CHAPTER I.THE HABEAS CORPUS PROBLEM.
The exclusive right of Congress to suspend the privilege of the writ of habeas corpus was challenged by President Lincoln at the outset of the Civil War. April 27, 1861, apprehensive for the safety of the isolated capital, the President issued an order authorizing General Winfield Scott to suspend the writ of habeas corpus. The order, which practically empowered General Scott to arrest and detain at will, was as follows: "You are engaged in repressing an insurrection against the laws of the United States. If at any point on or in the vicinity of any military line which is now or which shall be used between the city of Philadelphia and the city of Washington you find resistance which renders it necessary to suspend the writ of habeas corpus for the public safety, you personally or through the officer in command at the point where resistance occurs, are authorized to suspend that writ."

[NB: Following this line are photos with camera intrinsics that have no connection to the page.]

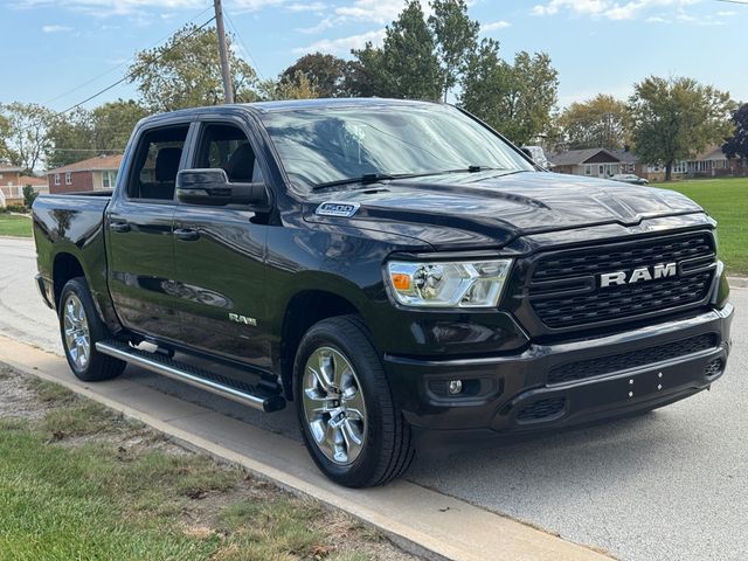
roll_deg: +2.2
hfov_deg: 39.7
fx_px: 1037
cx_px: 374
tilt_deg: -5.1
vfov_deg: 30.3
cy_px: 280
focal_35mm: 48
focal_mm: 6.76
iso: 64
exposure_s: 1/1560
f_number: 1.78
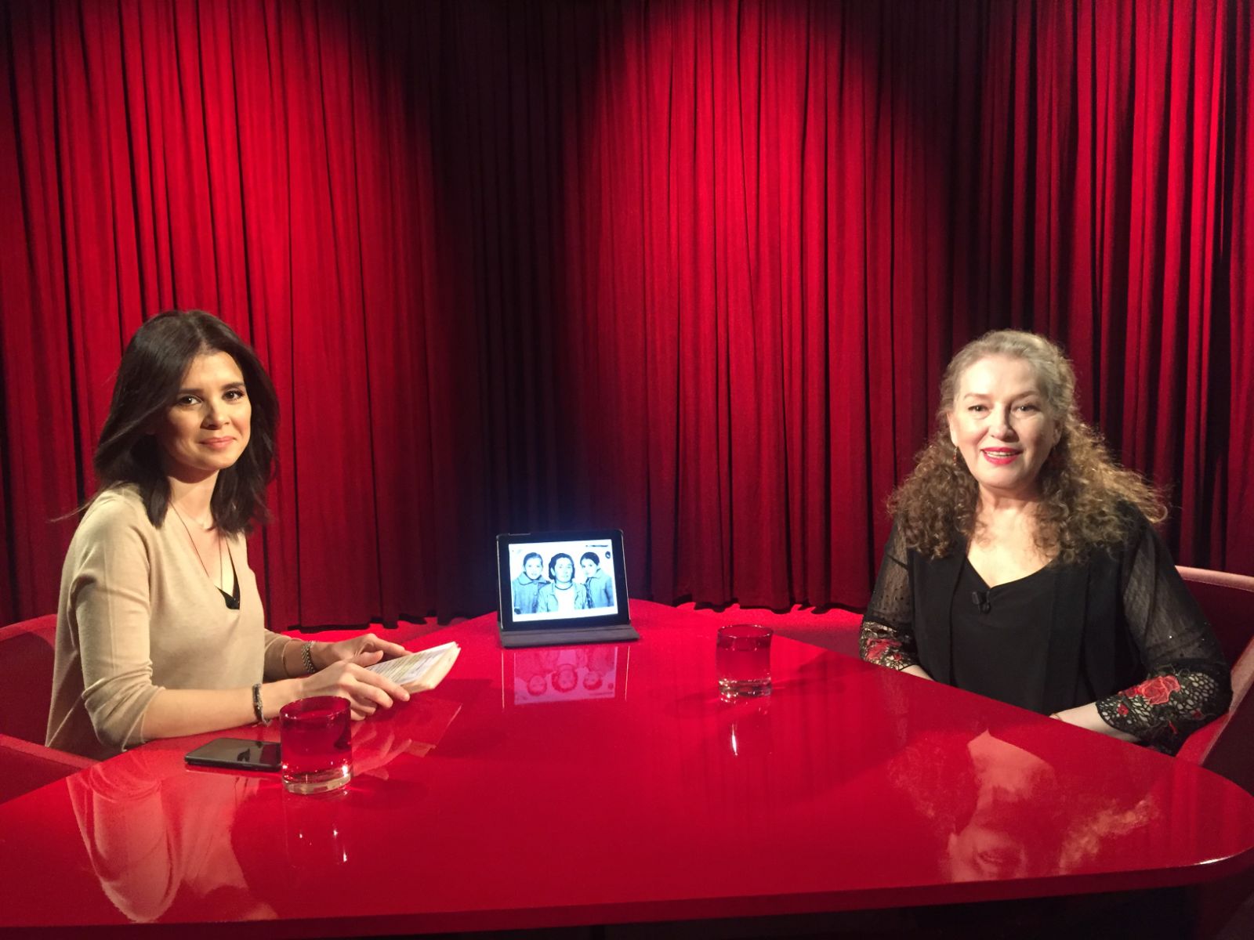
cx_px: 627
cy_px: 470
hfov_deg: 61.7
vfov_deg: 48.2
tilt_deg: -5.8
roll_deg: +1.6
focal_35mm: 29
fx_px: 1051
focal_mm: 4.15
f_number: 2.2
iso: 250
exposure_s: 1/20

- The customary phrasing is "suspend the writ of habeas corpus."
- It is still a disputed point in legal theory whether the suspension of the privilege of the writ authorizes arrests. The obiter dictum of the Supreme Court, in ex parte Milligan, that the suspension "does not authorize the arrest of any one, but simply denies to one arrested the privilege of this writ in order to obtain his liberty," was a flat denial of the correctness of the practice of the Civil War. Four minority justices, however, including Chief Justice Chase, upheld the legality of the practice. See 4 Wallace, pp. 115, 137. The President in his message of the extra session, July 4, 1861, said that he had authorized General Scott to suspend the privilege of the writ, or, as he explained, "to arrest and detain, without resort to the ordinary processes and forms of law, such individuals as he might deem dangerous to the public safety." Works, vol. II. p. 59. See also the President's letter to Erastus Corning and others, June 12, 1863. Ibid. p. 348. See also Seward to Lyons, October 14, 1861. 115 War Records, p. 633.
- 115 War Records, p. 19. The words, "on or in the vicinity of any military line" etc., were a euphemism for "anywhere in Maryland." See, for example, Latham's statement in the Senate, July 20, 1861. Globe, 1st S. 37th Cong. Appendix, p. 19.